Looking for these sorts of nontraditional approaches and solutions is the third, and final, tenet for Fairchild’s department. By continuously engaging stakeholders and looking for areas of marginal improvement, agencies can directly solve problems instead of inserting ill-fitting fixes.
“When you have a hammer, the whole world looks like a nail,” Fairchild said.

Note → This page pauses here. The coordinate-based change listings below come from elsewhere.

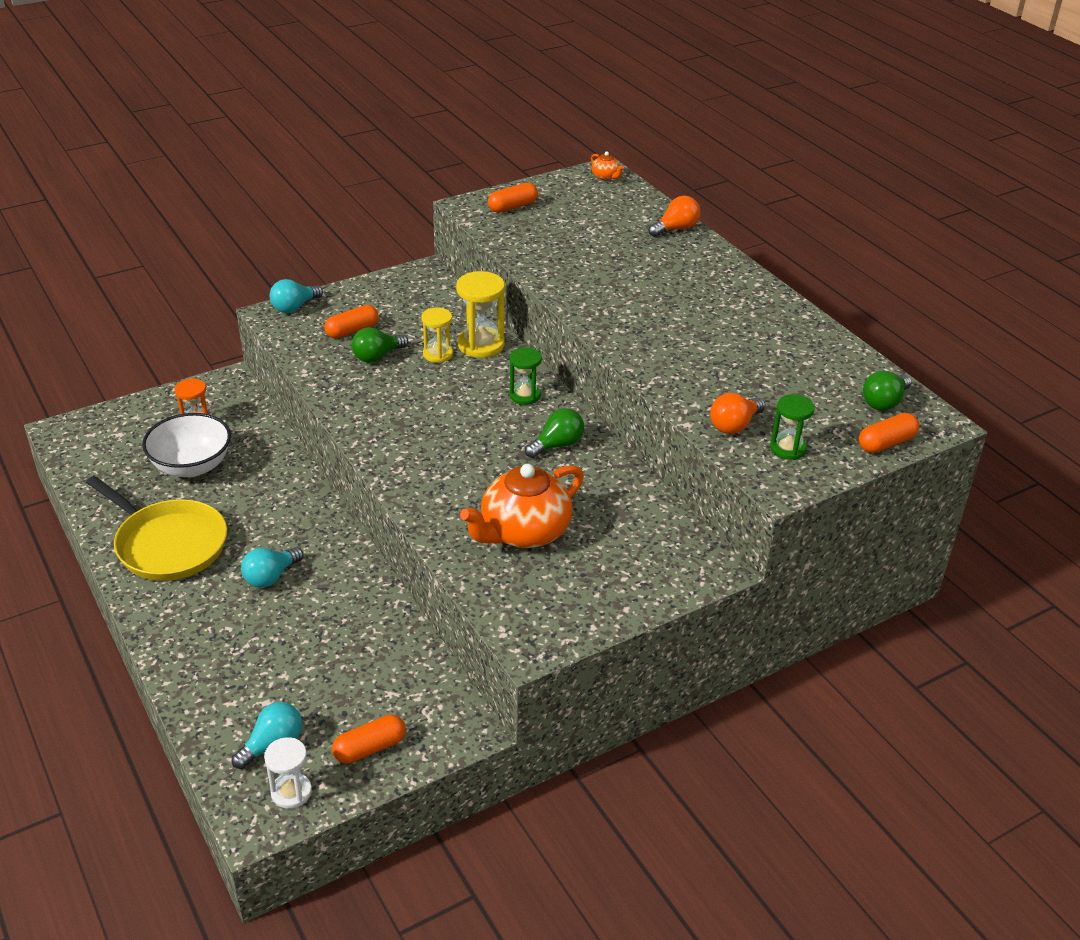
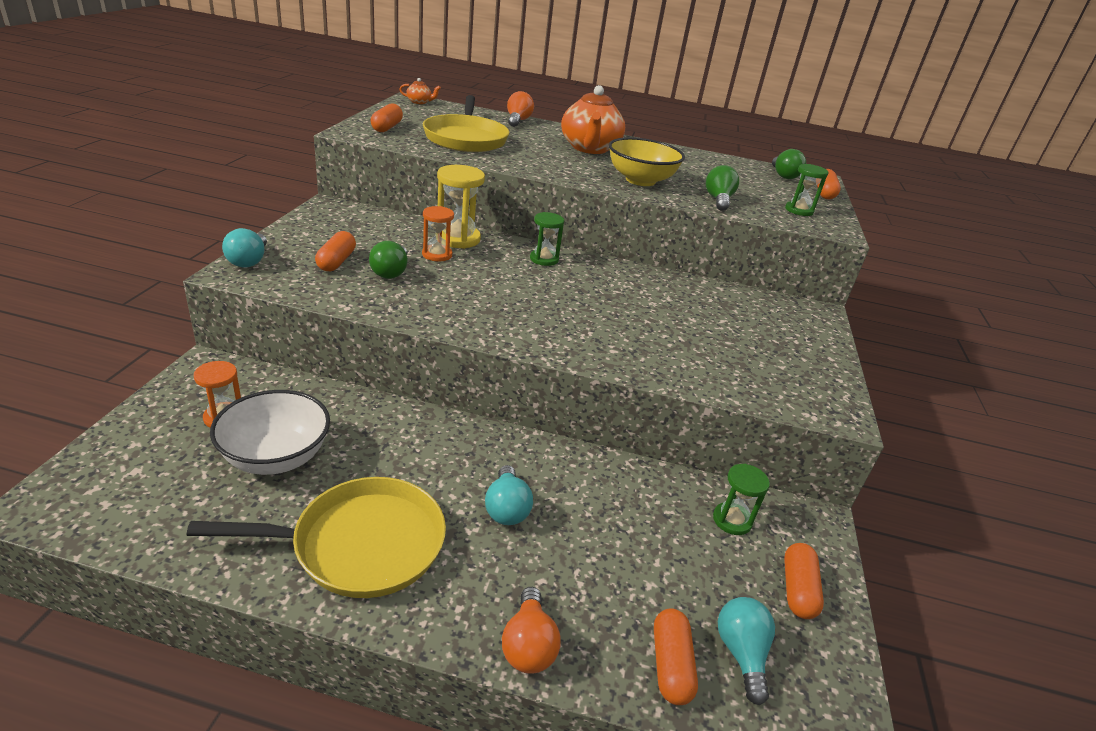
camera: 50 degrees left, 5 degrees down
white hourglass [264,737,312,809] -> none
yellow hourglass [421,308,453,363] -> orange hourglass [422,206,454,262]
orange teapot [460,464,584,548] -> orange teapot moved to [561,85,625,154]
green light bulb [525,408,584,458] -> green light bulb moved to [706,165,739,211]
orange light bulb [710,393,766,434] -> orange light bulb moved to [502,587,560,674]
none -> yellow pan [423,95,510,152]
none -> yellow bowl [609,137,685,186]
none -> orange capsule [654,608,698,705]
none -> green hourglass [713,464,770,535]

Khoe said that when hosting Zoom webinars and Q&As for businesses during the pandemic, she’s been reminded of one last impediment to problem-solving: confidence. Many people, forewarning her that they’re “not a tech person,” rule out easy solutions from the beginning. Breaking down that barrier requires a will to learn and a desire to fish for fixes.
“We’re always trying to teach people how to fish,” she said.